**DATA TO USE**
=== Section Start ===
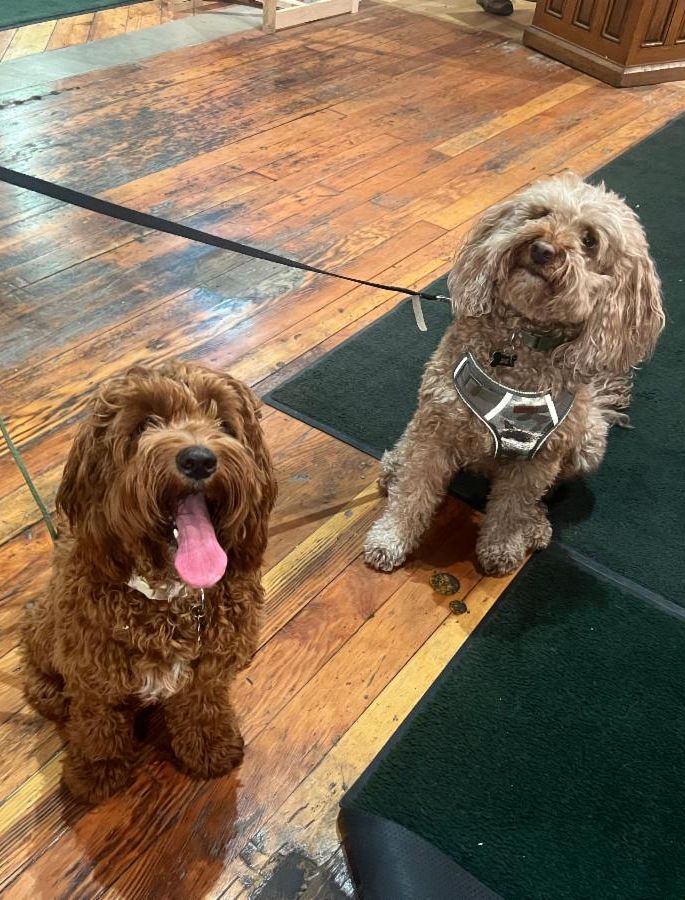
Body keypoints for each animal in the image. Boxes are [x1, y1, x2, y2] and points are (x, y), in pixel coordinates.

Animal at [22, 362, 277, 803]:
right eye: (144, 424)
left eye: (224, 424)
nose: (198, 459)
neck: (170, 597)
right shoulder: (93, 674)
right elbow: (97, 723)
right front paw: (97, 769)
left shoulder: (208, 669)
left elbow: (203, 706)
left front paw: (210, 747)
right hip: (46, 629)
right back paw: (50, 691)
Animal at [364, 173, 664, 577]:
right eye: (540, 213)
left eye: (589, 240)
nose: (543, 249)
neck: (518, 344)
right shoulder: (437, 430)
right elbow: (413, 492)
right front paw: (390, 538)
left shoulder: (538, 459)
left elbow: (512, 508)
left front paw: (502, 547)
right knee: (406, 452)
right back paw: (394, 466)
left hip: (588, 444)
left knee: (540, 496)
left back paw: (534, 525)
=== Section End ===
**AIM OF THE TASK**
Retype word for word the lines running from the line containing "right hip: (46, 629)" to the end of the listing, and only those.

**COMPLETED TASK**
right hip: (46, 629)
right back paw: (50, 691)
Animal at [364, 173, 664, 577]:
right eye: (540, 213)
left eye: (589, 240)
nose: (543, 249)
neck: (518, 344)
right shoulder: (437, 430)
right elbow: (413, 492)
right front paw: (390, 538)
left shoulder: (538, 459)
left elbow: (512, 508)
left front paw: (502, 547)
right knee: (406, 452)
right back paw: (394, 466)
left hip: (588, 444)
left knee: (540, 496)
left back paw: (534, 525)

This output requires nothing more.